TEXT SEGMENT =>
.....

Would it make sense to add some support for ignoring sub-trees that contain other version control systems? I'm running into having git and subversion trees in my fossil check-outs, and some commands become slightly painful and annoying.

It would I suppose maybe be off by default, but the option would be nice.

(2) By Stephan Beal (stephan) on 2023-01-12 11:38:43 in reply to 1 [link] [source]

It would I suppose maybe be off by default, but the option would be nice.

It would be a maintenance nightmare for us. As soon as we support exclusion of one SCM, someone would demand that we support some other SCM, and the list of available SCMs is still growing.

You can hypothetically exclude such sub-trees from potentially painful commands by adding them to your ignore-globs setting.

(3) By mark on 2023-01-12 11:48:10 in reply to 2 [link] [source]

You can hypothetically exclude such sub-trees from potentially painful commands by adding them to your ignore-globs setting.

I was going to say: I must be missing something because I would've thought this is a case for putting .git or whatever you want ignored in .fossil-settings/ignore-glob.

.....

GIVEN MATERIAL =>
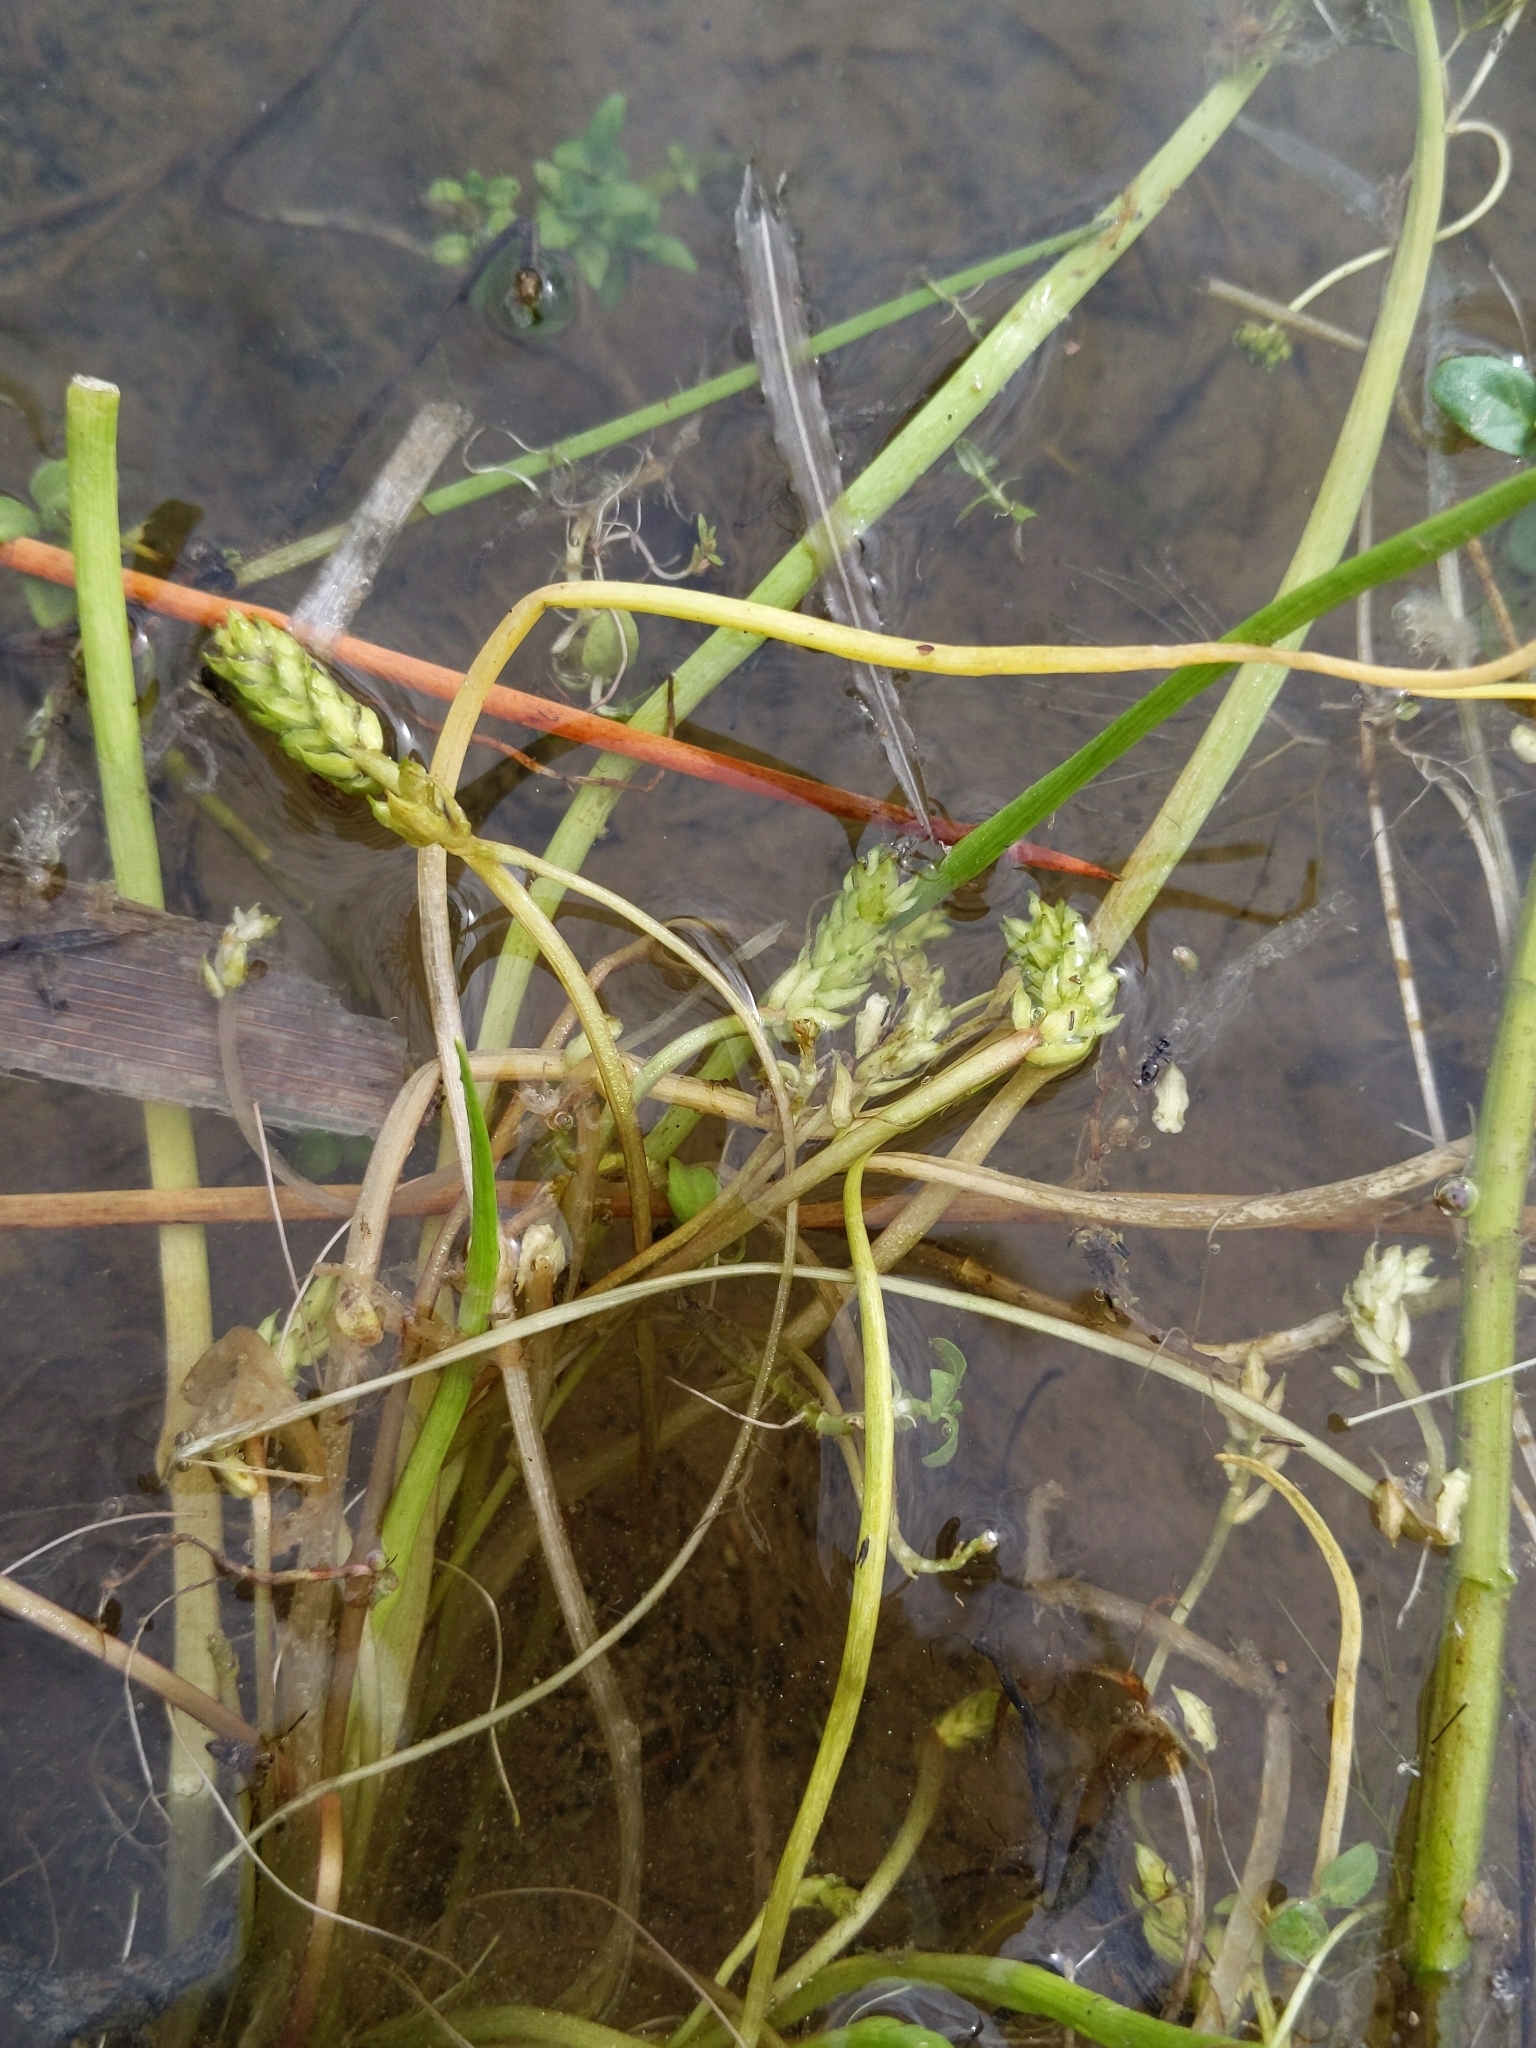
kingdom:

.....

SET TASKS =>
1: Duplicate the passage of the version control thread from "(2) By Stephan" up to and including "is still growing.".
2: Write the next part of the forum thread on ignoring other version control sub-trees, picking up after its last sentence.
This material has no connection to the forum thread about ignoring other version control sub-trees.

TASK RESPONSES =>
1:
(2) By Stephan Beal (stephan) on 2023-01-12 11:38:43 in reply to 1 [link] [source]

It would I suppose maybe be off by default, but the option would be nice.

It would be a maintenance nightmare for us. As soon as we support exclusion of one SCM, someone would demand that we support some other SCM, and the list of available SCMs is still growing.

2:
Does that not satisfy your use case?

(4) By Alfred M. Szmidt (ams) on 2023-01-12 16:04:34 in reply to 3 [link] [source]

No, since that does not ignore what .git tracks (i.e., git's checkout)

(5) By Stephan Beal (stephan) on 2023-01-12 16:09:53 in reply to 4 [link] [source]

No, since that does not ignore what .git tracks (i.e., git's checkout)

Why not ignore the whole directory with a glob like my-git-checkout/*?

(7) By Alfred M. Szmidt (ams) on 2023-01-12 16:13:36 in reply to 5 [link] [source]

Because I'd need to do that for every checkout of "other" VCS. Seeing that Fossil already does it for it self, I don't think it is far fetched that it did for others.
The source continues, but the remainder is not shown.